BDP’nin Gaziantep Büyükşehir Belediye Başkan Adayı, Sur eski belediye başkanı Abdullah Demirbaş Cumhurbaşkanlığı seçim sürecinde Selahattin Demirtaş'ın adaylığı ile birlikte Türkiye'de artık yeni bir soluğun ortaya çıktığını belirterek, "Bu seçim süreciyle artık HDP'nin Türkiyeleştiği, Türkiye'ninde HDP'ye ihtiyaç duyduğu bir zemini yaşıyoruz. Biz Türkiyeleşiyoruz ama Türkiye'de HDP'leşiyor" dedi.Türkiye'nin artık eski Türkiye olmadığına dikkat çeken Demirbaş, Başbakanın söylemlerinin toplumu kutuplaştırdığını, bu kadar kutuplaştıran kişinin nasıl cumhurbaşkanı olacağının merak konusu olduğunu belirterek "Türkiye'nin demokratikleşmesi açısından, barışçıl zemin açısından Selahattin Demirtaş çok önemli bir soluk. Türkiye toplumu Selahattin beyin bu çıkışına kulak vermelidir" dedi.

BİZ TÜRKİYELEŞİYORUZ

Yıllardır Türkiye'nin demokratikleşmesi, herkesimin birarada özgür bir şekilde yaşaması, sorunların barışçıl yöntemlerle çözülmesi gerektiğini ifade ettiklerini, ancak buna çok önemli bir zemin bulamadıklarını söyleyen Demirbaş, "Bu zemin seçim süreciyle birlikte biraz yakalandı. Biz Türkiyeleşiyoruz ama Türkiye'de HDP'leşiyor. Bu önemli bir nokta. Türkiye'nin, Orta doğuda model ülke olmasını sağlayacak bir noktaya gelmesi için çaba sarfetmemiz lazım. Bu anlamda Cumhurbaşkanlığı seçimleri önemli. Bizim alacağımız her oy sayın başbakanı yanlış tavırlarına uyarıdır. Birilerinin artık sayın Başbakan'a sen yanlış yapıyorsun dedirtecek noktayı göstermesi lazım. Diktatörlüğe, tekelleşmeye, merkezileşmeye çalışan bir uyarı, bir sinyaldir. Kendini uyar ve düzelt. Bununda en önemli araçlarından biri seçimlerdir" diye konuştu.

İKİ ADAY DA AYNI

Cumhurbaşkanlığı seçiminde üç adayın olduğunu, ancak iki adayın çizgisinin aynı olduğunu belirten Demirbaş, "Birbirine yakın iki aday var. İki aday mevcut statükoyu koruyan, kendisinin dışındaki farkılıkları görmüyor.

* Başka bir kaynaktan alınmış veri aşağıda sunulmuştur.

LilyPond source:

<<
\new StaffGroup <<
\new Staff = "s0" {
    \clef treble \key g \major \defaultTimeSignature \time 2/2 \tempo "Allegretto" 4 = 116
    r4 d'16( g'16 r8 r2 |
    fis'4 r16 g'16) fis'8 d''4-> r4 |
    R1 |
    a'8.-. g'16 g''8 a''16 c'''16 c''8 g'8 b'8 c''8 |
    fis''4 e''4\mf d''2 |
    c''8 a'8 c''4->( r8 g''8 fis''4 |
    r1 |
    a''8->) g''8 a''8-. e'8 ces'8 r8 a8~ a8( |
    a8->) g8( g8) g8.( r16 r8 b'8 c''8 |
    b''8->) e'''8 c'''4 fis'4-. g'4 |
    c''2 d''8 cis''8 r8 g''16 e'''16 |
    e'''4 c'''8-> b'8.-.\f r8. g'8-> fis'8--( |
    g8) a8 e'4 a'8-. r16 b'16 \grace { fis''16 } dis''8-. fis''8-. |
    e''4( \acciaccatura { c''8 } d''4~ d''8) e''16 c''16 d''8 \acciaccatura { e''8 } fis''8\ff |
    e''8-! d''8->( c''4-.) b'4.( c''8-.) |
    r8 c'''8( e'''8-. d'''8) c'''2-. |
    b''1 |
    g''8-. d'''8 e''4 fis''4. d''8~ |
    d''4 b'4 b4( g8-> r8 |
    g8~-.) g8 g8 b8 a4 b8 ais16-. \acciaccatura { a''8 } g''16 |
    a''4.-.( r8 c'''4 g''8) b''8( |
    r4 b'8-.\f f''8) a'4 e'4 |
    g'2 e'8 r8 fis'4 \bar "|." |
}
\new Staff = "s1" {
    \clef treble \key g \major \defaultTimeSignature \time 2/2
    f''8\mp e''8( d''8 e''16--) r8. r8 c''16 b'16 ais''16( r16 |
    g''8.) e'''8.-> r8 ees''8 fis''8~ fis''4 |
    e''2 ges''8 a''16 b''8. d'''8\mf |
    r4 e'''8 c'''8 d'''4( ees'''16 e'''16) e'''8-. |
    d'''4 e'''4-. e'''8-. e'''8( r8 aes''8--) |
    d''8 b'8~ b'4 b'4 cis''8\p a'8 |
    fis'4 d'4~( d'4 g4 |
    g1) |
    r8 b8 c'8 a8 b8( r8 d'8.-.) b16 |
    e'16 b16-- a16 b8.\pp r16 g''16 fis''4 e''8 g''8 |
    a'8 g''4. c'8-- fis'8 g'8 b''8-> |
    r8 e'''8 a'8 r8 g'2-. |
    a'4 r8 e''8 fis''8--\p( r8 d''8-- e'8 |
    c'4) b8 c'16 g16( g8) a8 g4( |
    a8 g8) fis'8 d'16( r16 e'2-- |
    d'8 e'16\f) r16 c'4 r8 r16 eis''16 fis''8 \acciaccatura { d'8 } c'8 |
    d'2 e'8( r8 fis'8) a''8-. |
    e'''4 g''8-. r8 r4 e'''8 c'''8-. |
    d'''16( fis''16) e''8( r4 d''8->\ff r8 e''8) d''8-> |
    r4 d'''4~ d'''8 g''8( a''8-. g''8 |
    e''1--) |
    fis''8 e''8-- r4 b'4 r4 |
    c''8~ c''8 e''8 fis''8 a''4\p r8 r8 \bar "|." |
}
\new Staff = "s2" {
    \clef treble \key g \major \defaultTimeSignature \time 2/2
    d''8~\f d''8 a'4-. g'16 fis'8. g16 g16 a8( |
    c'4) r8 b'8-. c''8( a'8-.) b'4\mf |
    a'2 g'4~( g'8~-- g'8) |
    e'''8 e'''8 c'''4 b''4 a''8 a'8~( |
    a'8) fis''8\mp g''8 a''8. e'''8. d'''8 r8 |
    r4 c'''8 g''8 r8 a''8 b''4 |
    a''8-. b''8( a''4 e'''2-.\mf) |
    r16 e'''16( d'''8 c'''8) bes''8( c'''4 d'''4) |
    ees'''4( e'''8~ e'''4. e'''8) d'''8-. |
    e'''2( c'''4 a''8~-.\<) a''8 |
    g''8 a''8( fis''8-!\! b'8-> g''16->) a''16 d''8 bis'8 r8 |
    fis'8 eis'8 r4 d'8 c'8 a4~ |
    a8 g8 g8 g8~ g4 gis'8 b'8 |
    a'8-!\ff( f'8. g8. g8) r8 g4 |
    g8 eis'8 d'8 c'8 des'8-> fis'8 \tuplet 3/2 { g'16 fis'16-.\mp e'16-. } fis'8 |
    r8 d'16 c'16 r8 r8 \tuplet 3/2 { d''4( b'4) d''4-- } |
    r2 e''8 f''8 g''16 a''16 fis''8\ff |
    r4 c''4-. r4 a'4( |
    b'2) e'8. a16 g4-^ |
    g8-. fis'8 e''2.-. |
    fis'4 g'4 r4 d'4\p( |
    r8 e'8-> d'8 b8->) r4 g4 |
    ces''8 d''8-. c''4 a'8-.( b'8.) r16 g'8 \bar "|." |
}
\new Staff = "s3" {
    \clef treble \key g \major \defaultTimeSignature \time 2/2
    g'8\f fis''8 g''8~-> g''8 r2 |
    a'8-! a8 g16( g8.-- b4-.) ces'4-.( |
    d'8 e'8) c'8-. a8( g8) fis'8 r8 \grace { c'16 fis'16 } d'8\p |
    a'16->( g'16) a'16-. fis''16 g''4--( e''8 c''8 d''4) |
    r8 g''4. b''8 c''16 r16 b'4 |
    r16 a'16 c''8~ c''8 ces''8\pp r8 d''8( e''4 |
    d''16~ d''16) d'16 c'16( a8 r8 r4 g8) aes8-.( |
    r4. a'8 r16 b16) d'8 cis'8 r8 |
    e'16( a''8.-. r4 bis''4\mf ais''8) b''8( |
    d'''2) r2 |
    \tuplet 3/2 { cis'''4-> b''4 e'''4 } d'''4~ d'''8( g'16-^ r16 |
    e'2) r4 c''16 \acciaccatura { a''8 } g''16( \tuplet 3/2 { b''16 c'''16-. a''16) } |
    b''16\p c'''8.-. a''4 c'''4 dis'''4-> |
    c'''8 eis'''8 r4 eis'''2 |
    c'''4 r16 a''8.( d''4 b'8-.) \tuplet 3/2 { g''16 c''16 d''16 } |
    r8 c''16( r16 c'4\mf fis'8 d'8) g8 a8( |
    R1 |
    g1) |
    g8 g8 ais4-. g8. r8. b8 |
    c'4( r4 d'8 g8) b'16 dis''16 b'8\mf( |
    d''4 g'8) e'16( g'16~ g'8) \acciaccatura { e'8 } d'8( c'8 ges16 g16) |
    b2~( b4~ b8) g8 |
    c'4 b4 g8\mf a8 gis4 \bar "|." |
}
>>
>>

Ancak diğer aday tekçi olmayan, farklı kimliklerin, düşüncelerin inanışların olduğunu ortaya koymaya çalışan bir aday. En önemlisi herkesimin Cumhurbaşkanı olması gerektiğini savunan bir aday" dedi.

TÜRKİYE ÖNEMLİ BİR MODEL OLABİLİR

Birlikte yaşamanın öneminin, ortadoğudaki gelişmeleri dikkate aldığımızda daha net şekilde görüldüğünü ifade eden Demirbaş, "Türkiye birlikte yaşama modelini geliştirirse Ortadoğu içinde önemli bir model olacak. Toplumu kutuplaştıran bir yaklaşım değil birleştiren bir yaklaşım sergilenmeli. Başbakanın dili ayrıştıran bir yaklaşım. Biz halklara düşman değiliz. Siyonizme karşı olmakla Yahudi halkına karşı olmak farklı şeylerdir. İsrail hükümetlerinin yaptığı uygulamalara karşı çıkan Yahudilerde var. Türkiyenin yaptığı yanlışlardan Türk halkını sorumlu tutabilirmiyiz" diye konuştu.

TÜRKİYE ARTIK ESKİ TÜRKİYE DEĞİL

Türkiye'nin artık kabuğunu kırdığını, eski Türkiye olmadığını belirten Demirbaş, "Artık hiçkimse otoriterleşerek Türkiye'yi yönetemez demek gerekiyor. Bizim için kimin destekleneceği önemli değil. Erdoğan'ı desteklemeyeceğiz ama Ekmeleddin'i de desetkelemeyeceğiz, şu anda görünen o. Tabu siyasette her an herşey değişir. Yarın konsessus başka bir şekilde dönüşür, Türkiye'nin demokratikleşmesi çerçevesinde belirlenen ilkesel ittifaklar gerçekleşirse ona kimse birşey diyemez. Sorun Türkiye'nin demokratikleşmesi çerçevesinde ilkesel ittifaklardır.

İKİSİNİN DE DİLİ AYNI

İkinci tura kalınması halinde Başbakan'ı da İhsanoğlu'nu da desteklemeyeceklerini belirten Demirbaş, "Sayın Başbakan ve Ekmeleddin Bey'in demokratikleşmeyle ilgili birşeyleri yok. İkisinin dili de cinsiyetçi, ayrıştırıcı çözüm dili değil, toplumun ihtiyaç duyduğu bir dil değil. Ayrışan ayrıştıran bir dili niye destekleyelim? Hükümetin yürüttüğü bir çözüm süreci var bu söylemlerle bir yere gitmez. Bir yandan görüşmeleri yürütüp öte yandan IŞID'ı desteklerseniz gitmez." dedi.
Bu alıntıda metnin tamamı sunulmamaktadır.